Son sólo algunas de las consecuencias de la falta de agua potable que sufre nuestro planeta. Las necesidades son cada vez mayores y las reservas menores.
Se trata de uno de los bienes más preciados de la humanidad. Sin ella todo vestigio de vida desaparecería de la Tierra. Una de cada tres personas del mundo se enfrenta a su escasez afectando a 1.000 millones. Y unos 4.000 niños mueren al día por beber agua en mal estado.
El cambio climático, el despilfarro, la mala administración y la contaminación, entre otros factores, han hecho que el vital líquido comience a escasear.
Un problema que afecta tanto a países ricos como a pobres.
Sin agua no hay futuro
Un 70% de la superficie de la tierra está compuesta por agua, pero tan sólo el 3% es dulce. Un 25% de la población mundial depende de ríos, lagos y pantanos y están en riesgo de caer en la pobreza.
En los últimos años, Europa ha sufrido algunas de las peores sequías de la historia. Según las estimaciones sobre los efectos del cambio climático en España, para el año 2050 la temperatura media podría aumentar un 2,5º C, las precipitaciones reducirse en un 10% y la humedad del suelo descender un 30%.
Además, los regadíosy el turismo están poniendo en peligro los recursos hídricos de la cuenca mediterránea. Sólo la agricultura consume el 75% de los recursos hídricos, siendo eficientes tan sólo el 15% de los regadíos. Y el turismo requiere una mayor demanda de agua. En nuestro país, las pérdidas en redes urbanas alcanzan un 34% en Andalucía, lo que significa derrochar uno de cada cuatro litros de agua dulce.
A pesar del panorama amenazante, también existen puntos luminosos. La innovación tecnológica permitirá un mayor ahorro y eficiencia en el uso del agua, así como una mayor garantía de disponibilidad y de calidad en el suministro, y favorecerá la preservación de los ecosistemas asociados al agua.
Además, un uso adecuado del agua permitirá aprovechar de forma eficiente los recursos naturales del agua dulce, mejorar el saneamiento y reducir enfermedades. La gestión del agua debe afrontarse con prevención, ahorro y optimización de los recursos hídricos.
En los mares y océanos se encuentra el 97% del agua disponible en el planeta. De esta manera, no es de visionarios afirmar que el agua del futuro, que puede asegurar un desarrollo sostenible, está en el mar. La desalación por ósmosis inversa es una solución viable.
Fiel a esta premisa y consciente de la creciente carencia de este líquido, ACCIONA Agua investiga procesos alternativos para obtener agua desalada con un bajo contenido en boro, en un solo paso de desalación, con el consiguiente ahorro energético. A través de la técnica de ósmosis inversa, se retira la sal al bombeor ésta a alta presión mediante membranas semipermeables, obteniéndose así agua potable.
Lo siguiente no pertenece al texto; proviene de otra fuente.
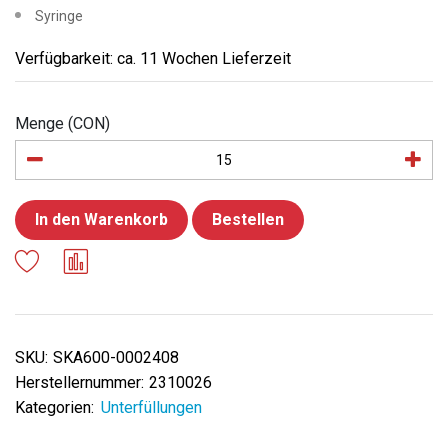
Syringe
Verfügbarkeit: ca. 11 Wochen Lieferzeit
Menge (CON)
In den Warenkorb
Bestellen
SKU:
SKA600-0002408
Herstellernummer:
2310026
Kategorien:
Unterfüllungen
Esta tecnología elimina cualquier elemento indeseable como los nitratos, carbonatos, sulfatos y pesticidas, entre otros, y suprime todo rastro de sabor y olor. Hoy en día es la técnica más avanzada, eficaz y fiable en purificación del agua del mercado y ofrece todas las garantías para el consumo humano. Además, aúna los servicios de aprovechamiento de unas aguas que por su elevada contaminación no podría aprovecharse hasta ahora, como son las residuales.
En los últimos cuarenta años, el coste del agua desalada ha vivido una importante reducción, y se calcula que un metro cúbico resulta hoy cuatro veces más barato que en 1965, fecha en la que se instaló la primera desaladora de España. Actualmente, la producción mundial supera los 24 millones de metros cúbicos diarios, un volumen suficiente para abastecer una población superior a 120 millones de habitantes. En España se cifra en más de un millón de metros cúbicos al día.
Con innovaciones tecnológicas como la ósmosis inversa se logra una mayor eficiencia energética y un ahorro en el uso del agua.